▸ **The problem**:
What is needed is each line of the data below that holds the string "wrist".

▸ **Given information**:
*-*-*

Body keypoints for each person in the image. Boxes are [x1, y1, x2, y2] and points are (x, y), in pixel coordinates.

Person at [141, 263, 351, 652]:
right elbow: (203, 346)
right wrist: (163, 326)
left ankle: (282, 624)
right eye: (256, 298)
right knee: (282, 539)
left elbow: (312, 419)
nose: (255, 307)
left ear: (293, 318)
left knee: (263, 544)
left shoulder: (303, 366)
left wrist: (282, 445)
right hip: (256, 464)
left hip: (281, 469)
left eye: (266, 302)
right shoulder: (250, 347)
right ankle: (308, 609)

*-*-*

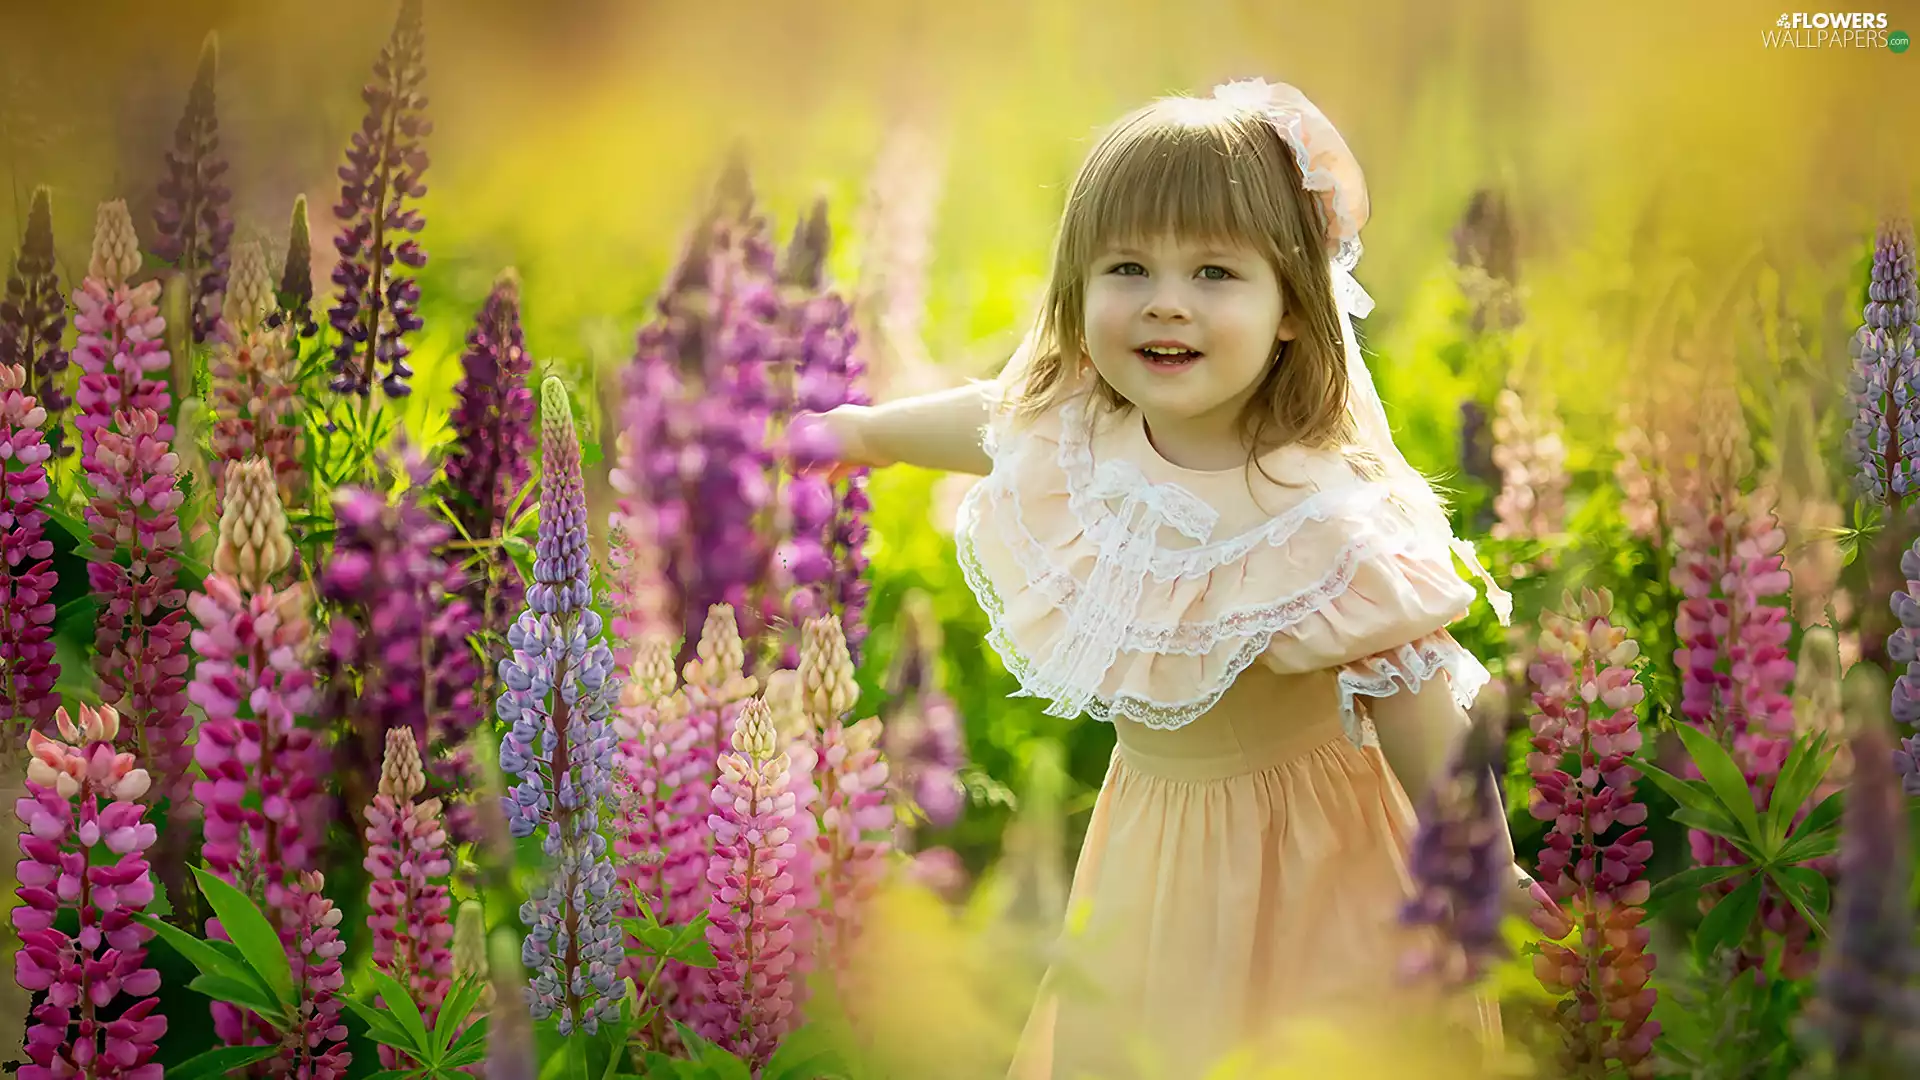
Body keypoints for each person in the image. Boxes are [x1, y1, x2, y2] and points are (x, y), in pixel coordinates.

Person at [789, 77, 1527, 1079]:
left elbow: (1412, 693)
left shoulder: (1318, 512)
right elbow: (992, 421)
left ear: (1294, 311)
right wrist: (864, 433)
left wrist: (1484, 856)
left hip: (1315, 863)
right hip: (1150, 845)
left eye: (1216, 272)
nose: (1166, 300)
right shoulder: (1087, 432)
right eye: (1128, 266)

*-*-*

▸ **Task answer**:
right wrist: (163, 326)
left wrist: (282, 445)
right wrist: (864, 433)
left wrist: (1484, 856)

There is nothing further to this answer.